C’était une femme si solitaire. Une femme solitaire qui rêvait que quelqu’un sache qui elle était. »

Lire c’est non seulement comprendre que notre narration personnelle est incomplète mais qu’elle ne peut être autrement. C’est le dilemme du conte inachevé, comme un ouvrage dont les dernières pages seraient manquantes, ou blanches.

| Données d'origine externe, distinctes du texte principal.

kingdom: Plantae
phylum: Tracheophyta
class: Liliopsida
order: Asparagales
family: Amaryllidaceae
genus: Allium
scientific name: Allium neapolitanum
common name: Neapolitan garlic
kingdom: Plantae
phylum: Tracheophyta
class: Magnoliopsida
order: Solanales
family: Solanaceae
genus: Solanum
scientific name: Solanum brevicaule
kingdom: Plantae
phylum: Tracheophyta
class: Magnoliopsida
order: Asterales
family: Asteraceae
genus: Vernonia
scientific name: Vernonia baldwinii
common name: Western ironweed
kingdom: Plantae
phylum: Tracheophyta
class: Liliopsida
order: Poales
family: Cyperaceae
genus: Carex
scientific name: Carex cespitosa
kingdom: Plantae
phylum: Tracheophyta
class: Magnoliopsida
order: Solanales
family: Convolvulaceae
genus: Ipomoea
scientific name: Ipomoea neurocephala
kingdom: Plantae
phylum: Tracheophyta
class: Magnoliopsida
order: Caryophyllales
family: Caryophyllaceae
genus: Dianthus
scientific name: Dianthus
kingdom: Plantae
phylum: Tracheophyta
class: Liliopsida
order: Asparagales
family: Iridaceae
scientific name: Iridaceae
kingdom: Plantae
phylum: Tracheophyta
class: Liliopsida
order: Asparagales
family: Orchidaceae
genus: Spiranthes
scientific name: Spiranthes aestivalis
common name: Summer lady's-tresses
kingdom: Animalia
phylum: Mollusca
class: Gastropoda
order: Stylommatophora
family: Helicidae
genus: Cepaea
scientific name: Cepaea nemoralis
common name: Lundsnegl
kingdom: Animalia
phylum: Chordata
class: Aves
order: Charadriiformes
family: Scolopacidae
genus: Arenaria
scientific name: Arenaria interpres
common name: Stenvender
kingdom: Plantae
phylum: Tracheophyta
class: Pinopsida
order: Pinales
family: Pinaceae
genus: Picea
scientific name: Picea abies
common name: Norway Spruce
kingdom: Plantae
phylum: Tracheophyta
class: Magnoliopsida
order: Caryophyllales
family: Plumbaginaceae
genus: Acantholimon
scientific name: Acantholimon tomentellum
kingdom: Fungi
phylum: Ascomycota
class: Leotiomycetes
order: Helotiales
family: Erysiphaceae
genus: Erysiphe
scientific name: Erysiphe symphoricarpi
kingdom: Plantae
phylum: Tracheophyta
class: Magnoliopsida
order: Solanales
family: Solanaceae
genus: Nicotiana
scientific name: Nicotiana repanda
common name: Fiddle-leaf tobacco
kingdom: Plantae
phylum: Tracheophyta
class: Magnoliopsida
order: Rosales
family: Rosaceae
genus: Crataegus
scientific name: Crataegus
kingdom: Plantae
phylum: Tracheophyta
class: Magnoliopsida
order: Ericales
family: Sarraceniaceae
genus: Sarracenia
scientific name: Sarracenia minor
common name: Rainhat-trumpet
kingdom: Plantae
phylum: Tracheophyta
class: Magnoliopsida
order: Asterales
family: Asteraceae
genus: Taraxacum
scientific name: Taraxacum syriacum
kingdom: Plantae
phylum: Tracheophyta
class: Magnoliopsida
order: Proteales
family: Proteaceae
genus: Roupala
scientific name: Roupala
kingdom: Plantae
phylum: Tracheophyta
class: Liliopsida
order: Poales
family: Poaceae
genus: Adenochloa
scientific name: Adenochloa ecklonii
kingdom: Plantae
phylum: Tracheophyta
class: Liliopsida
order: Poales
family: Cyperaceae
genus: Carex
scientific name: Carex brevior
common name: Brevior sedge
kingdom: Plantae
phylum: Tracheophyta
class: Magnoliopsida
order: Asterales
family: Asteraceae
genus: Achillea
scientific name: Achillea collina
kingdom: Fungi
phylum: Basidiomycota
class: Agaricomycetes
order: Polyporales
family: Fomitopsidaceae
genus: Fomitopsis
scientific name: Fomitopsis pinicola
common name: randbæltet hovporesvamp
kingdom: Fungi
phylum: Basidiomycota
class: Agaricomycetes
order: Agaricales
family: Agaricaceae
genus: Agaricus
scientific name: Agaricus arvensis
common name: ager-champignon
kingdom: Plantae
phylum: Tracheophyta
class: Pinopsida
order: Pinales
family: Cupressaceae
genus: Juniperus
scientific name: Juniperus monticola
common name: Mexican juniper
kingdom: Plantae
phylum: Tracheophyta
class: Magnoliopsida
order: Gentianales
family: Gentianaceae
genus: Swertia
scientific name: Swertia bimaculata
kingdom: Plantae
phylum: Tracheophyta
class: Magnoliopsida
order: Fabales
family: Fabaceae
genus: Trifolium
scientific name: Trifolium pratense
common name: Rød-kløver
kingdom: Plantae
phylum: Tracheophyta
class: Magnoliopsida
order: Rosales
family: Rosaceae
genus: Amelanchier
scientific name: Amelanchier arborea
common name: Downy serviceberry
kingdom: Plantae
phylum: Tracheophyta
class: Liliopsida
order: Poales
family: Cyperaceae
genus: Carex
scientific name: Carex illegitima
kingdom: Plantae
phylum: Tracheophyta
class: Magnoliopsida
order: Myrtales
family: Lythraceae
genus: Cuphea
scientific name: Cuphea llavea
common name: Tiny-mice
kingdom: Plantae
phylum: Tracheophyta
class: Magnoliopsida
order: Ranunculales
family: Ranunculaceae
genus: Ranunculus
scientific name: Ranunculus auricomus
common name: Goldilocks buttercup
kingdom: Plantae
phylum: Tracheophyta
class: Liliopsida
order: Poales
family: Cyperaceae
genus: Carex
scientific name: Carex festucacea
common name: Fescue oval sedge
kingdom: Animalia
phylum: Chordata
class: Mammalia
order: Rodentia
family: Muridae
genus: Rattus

Même si une réponse commence à émerger.

« Les fins heureuses ne sont qu’une pause. Il y a trois types de grandes fins : la Vengeance, la Tragédie, le Pardon. Vengeance et Tragédie vont souvent de pair. Le Pardon rachète le passé. Le Pardon ouvre sur l’avenir. »

[…]

« En me lançant dans l’écriture de ce livre, je n’avais aucune idée du tour qu’il prendrait. J’écrivais en temps réel. J’écrivais le passé tout en découvrant l’avenir. »

[…]

« Il faut que je parvienne à réconcilier ces contradictions et que je les éprouve toutes/séparément. »

[…]

« L’amour. Le mot difficile. Où tout commence, où tout revient toujours. L’amour. Le manque d’amour. La possibilité de l’amour.

[…]

Je n’ai aucune idée de ce qui va se passer ensuite. »

4 commentaires

  • Benoit

    J’ai l’impression que c’est un livre pour femmes et un peu trop misérabiliste pour moi. L’orpheline qui devient une auteur à succès, c’est pas pour moi.

  • Antonio

    On parle tant de bonheur. Je trouve ce sujet assez banal. La vie est un étrange mélange de bonheur et de malheur. Mais on est manichéen et extrémiste. On considère le bonheur comme un droit (garanti par qui ?). Cette attitude n’est qu’un piège pour des naïfs. Ce qui est bien vrai c’est la découverte faite par Jeanette Winterson : l’écriture (la création, la capacité de créer ou recréer) sauve, aide à vivre, est un acte de réconciliation.

  • burntoast4460

    Dévoiler ses préférences sexuelles chez des pentecôtistes américains, a l’époque, avait un petit cote commando de choc. Ce qui prouve que les liens entre elle et ses parents n’étaient pas très forts.